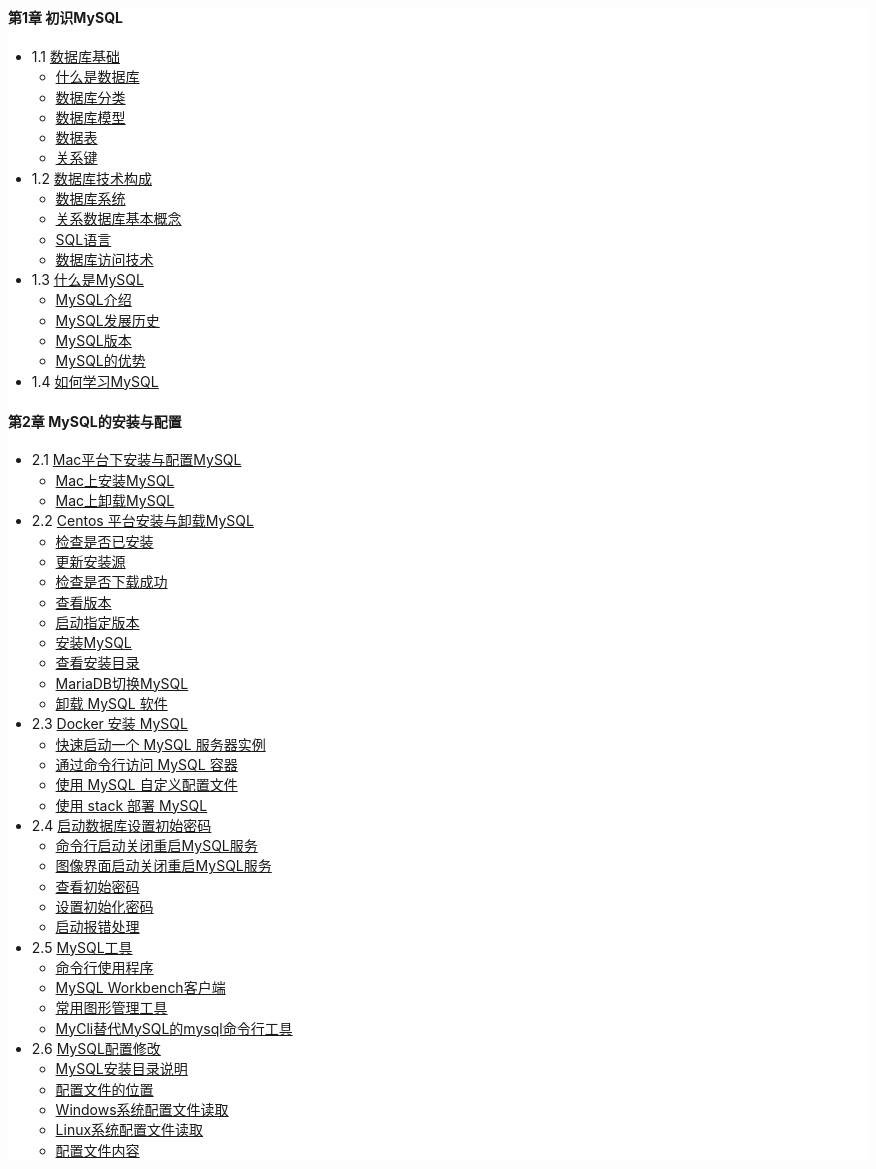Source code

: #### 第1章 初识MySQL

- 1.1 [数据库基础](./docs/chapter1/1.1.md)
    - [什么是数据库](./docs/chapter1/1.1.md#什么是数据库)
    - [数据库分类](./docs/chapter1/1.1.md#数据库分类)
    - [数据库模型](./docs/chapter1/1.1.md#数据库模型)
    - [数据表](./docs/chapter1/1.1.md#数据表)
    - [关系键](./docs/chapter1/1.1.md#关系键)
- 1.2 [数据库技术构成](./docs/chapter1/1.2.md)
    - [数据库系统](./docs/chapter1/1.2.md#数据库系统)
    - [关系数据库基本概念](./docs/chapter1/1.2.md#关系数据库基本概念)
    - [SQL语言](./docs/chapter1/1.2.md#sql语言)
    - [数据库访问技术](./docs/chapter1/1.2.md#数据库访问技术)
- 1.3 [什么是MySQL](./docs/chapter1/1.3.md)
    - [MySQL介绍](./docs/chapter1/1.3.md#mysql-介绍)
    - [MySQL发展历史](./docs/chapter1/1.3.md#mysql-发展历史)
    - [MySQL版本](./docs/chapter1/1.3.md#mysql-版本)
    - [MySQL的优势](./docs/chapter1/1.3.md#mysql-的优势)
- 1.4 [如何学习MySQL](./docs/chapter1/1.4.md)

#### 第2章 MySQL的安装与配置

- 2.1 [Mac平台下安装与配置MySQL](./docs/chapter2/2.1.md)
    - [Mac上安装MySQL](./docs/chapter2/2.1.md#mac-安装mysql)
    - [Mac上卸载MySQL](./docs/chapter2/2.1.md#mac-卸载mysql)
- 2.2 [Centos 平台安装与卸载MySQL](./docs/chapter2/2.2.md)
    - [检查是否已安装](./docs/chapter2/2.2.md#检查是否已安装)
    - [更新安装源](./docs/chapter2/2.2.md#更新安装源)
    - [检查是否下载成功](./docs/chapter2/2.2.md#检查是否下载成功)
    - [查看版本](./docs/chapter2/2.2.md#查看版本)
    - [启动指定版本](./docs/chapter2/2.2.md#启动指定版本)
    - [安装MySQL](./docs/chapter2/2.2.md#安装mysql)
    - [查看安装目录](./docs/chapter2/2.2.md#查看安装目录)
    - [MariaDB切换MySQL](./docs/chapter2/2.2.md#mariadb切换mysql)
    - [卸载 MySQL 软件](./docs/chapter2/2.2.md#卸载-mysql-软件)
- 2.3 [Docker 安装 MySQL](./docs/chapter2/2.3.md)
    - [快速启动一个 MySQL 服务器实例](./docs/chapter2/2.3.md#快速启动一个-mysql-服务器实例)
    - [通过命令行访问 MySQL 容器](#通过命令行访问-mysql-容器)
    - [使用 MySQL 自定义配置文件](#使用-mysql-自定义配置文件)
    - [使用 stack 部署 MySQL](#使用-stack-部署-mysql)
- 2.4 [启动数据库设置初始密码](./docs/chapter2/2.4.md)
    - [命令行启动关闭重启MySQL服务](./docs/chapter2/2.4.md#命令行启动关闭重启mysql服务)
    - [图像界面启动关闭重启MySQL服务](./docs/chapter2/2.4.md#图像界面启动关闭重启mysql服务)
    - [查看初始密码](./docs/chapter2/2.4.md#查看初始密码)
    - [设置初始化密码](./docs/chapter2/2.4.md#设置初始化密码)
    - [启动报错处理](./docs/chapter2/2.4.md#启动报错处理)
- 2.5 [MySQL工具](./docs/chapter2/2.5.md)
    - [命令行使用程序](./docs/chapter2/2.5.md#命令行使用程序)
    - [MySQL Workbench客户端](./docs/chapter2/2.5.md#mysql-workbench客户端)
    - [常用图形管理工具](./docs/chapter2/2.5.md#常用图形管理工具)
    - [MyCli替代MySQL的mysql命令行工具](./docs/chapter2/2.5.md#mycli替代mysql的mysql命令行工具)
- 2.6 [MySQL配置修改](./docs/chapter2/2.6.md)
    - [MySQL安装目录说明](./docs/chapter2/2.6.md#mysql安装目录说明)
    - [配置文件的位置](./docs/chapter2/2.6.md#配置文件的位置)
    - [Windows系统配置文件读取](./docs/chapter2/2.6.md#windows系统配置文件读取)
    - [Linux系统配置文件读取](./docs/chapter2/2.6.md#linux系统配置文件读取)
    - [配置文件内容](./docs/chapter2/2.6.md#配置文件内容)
────────
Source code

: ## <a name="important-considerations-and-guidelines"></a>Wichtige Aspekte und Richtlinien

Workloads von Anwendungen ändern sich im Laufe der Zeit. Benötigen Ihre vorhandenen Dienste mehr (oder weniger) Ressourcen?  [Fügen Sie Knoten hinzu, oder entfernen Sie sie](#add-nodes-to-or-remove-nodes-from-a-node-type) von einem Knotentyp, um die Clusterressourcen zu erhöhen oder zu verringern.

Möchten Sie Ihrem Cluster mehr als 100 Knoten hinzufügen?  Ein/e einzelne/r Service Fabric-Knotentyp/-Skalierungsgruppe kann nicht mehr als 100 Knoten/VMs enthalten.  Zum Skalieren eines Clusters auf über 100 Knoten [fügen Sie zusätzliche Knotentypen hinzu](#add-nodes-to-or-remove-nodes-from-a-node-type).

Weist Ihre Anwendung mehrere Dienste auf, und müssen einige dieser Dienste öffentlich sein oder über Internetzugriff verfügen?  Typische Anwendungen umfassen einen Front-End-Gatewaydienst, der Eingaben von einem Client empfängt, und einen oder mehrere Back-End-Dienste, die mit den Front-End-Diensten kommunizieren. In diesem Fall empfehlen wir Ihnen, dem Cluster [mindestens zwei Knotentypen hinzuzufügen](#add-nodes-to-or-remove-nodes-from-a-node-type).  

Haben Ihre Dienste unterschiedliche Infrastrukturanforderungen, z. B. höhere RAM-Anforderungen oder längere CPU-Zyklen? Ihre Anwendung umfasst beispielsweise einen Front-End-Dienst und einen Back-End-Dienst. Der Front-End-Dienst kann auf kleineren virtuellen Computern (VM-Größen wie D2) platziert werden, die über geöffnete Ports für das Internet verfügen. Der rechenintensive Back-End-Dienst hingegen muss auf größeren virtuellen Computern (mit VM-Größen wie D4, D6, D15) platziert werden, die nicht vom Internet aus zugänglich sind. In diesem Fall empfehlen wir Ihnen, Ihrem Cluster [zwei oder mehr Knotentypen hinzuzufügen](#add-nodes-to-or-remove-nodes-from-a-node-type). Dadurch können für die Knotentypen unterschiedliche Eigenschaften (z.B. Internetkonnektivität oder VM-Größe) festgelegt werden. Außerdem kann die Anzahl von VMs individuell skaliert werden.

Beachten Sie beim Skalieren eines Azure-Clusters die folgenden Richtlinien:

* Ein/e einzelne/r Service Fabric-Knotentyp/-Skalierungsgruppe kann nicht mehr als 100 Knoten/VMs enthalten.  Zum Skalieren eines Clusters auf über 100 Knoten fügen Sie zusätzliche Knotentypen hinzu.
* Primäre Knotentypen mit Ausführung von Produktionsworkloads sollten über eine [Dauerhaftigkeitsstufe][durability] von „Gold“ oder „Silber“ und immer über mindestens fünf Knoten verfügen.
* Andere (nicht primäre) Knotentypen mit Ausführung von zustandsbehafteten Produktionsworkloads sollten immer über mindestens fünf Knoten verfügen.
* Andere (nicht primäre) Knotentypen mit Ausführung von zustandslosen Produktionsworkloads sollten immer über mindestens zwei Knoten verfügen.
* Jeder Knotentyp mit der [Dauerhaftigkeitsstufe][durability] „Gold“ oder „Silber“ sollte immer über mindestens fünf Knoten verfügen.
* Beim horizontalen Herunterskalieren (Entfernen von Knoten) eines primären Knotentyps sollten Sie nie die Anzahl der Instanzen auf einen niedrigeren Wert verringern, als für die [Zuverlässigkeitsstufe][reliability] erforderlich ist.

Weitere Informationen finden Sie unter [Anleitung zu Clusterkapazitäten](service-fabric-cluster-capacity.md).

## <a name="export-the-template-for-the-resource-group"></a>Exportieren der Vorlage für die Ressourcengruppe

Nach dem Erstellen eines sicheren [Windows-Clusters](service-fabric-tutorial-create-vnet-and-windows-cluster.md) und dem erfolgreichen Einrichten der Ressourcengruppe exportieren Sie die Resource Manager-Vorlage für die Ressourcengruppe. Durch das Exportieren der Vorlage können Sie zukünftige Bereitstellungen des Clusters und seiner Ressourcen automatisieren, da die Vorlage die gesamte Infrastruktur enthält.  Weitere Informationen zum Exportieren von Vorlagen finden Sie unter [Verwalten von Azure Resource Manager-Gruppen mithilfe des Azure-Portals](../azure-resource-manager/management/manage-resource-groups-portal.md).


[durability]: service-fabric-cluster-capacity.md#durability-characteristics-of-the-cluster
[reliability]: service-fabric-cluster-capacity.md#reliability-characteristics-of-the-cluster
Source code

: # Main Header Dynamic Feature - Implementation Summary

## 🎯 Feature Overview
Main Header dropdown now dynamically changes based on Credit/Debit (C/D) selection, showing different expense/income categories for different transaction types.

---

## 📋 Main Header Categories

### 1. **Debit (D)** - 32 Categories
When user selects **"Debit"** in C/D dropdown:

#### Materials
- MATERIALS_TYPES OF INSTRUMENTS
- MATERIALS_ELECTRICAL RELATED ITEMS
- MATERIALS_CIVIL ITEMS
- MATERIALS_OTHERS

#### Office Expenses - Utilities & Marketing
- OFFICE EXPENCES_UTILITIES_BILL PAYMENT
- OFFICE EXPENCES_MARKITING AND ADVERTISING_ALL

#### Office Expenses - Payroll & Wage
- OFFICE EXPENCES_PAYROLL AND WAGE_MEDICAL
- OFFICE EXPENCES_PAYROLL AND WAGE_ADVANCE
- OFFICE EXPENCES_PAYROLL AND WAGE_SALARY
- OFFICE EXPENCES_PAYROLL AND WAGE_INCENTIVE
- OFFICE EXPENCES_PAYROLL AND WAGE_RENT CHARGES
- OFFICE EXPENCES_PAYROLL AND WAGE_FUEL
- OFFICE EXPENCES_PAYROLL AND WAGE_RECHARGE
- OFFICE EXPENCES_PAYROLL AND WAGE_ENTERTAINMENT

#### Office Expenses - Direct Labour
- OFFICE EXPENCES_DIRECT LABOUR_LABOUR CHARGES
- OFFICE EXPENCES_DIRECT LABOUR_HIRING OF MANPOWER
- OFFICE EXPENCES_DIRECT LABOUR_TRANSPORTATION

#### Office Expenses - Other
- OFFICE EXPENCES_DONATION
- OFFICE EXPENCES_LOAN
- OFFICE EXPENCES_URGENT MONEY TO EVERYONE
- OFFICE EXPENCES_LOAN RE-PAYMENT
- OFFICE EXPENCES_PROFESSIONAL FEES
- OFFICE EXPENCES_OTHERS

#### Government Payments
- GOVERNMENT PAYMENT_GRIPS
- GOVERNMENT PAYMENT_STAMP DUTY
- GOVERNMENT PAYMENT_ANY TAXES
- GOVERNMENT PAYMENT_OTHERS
────────
## WORK TASK
Going back over the entries above, copy word for word every line from the one that has "- GOVERNMENT PAYMENT_GRIPS" on through the one that has "- GOVERNMENT PAYMENT_OTHERS".

## SOLUTION BELOW
- GOVERNMENT PAYMENT_GRIPS
- GOVERNMENT PAYMENT_STAMP DUTY
- GOVERNMENT PAYMENT_ANY TAXES
- GOVERNMENT PAYMENT_OTHERS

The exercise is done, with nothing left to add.